Top 3 recommended novels by Jorge Molist

Ash time

There was a time when a Spanish family saga, originally from the town of Borja (Zaragoza), ruled with an iron hand the designs of the Roman Empire, or that can be understood from the power of the Church in which the papacies of Calixto III came to occupy and Alexander IV.

In this novel we are located in the last decade of the XNUMXth century. It is to be understood that the growing apogee of the kingdom of Castile, after the union with Aragon, somehow derived from this irruption of the Hispanic in Rome.

Necessary setting aside, the novel tells us about Joan and Anna, a married couple who run a bookstore and who soon find themselves involved in great conflicts when a descendant of the Borgia falls in love with Anna.

Pushed by circumstances, Joan Serra will have to face a very different destiny from the one he imagined running his bookstore. Together with Joan, we will go through peak moments in history, in the dim light of a Borgia power that is weakening due to their own vanities and the anger of those who never considered them worthy leaders of the Catholic Church.

Ash time

The hidden queen

It is the year 1208. The known world is a fortified Europe with its castles as the basic emblem of the feudal domains.

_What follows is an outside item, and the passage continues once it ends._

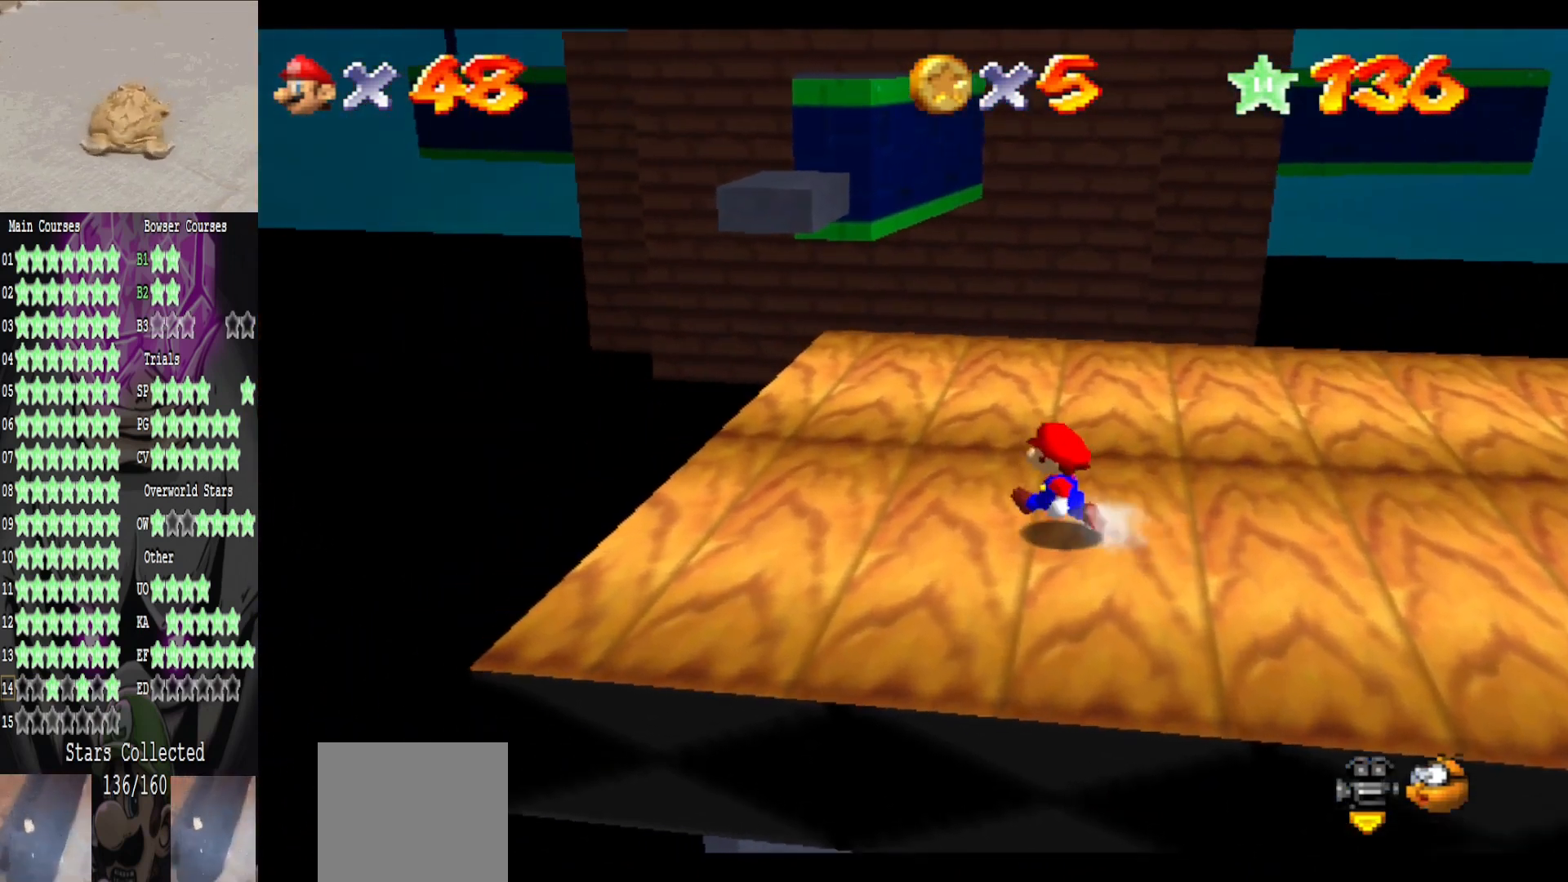
{"buttons": [], "left_stick": "up-left", "right_stick": "center", "events": []}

The Church is the only center of power and knowledge and is very much guarded from treasuring great secrets at the dawn of humanity as a great civilization. Peyre de Castelnou is directly commissioned by Pope Innocent III to transport invaluable documentation to Rome that threatens to destabilize ecclesiastical power over all the kingdoms of Europe.

The documentation never reaches Rome and Count Ramón VI of Tolosa is accused as the original possessor of the documents. The Pope was not content with indicting the count, he ordered the entire area of ​​Occitania to be devastated, where he suspected that the valuable documentation could be found.

What becomes a political and military operation led by the Catholic Church ends up having repercussions, of course, on various figures in the area such as Bruna de Béziers or Guillermo. From their disparate perspectives and roles in this story, the count, Bruna and Guillermo branch out into a hectic narrative composition in which their encounters awaken passions, conflicts, violence and the magical perspective of a medieval world sustained by a multitude of enigmas.

The hidden queen

Promise me that you will be free

Jorge Molist's ability to address very different historical scenarios is evident in this novel focused again on the XNUMXth century and on a small town such as Llafranc, on the Girona coast.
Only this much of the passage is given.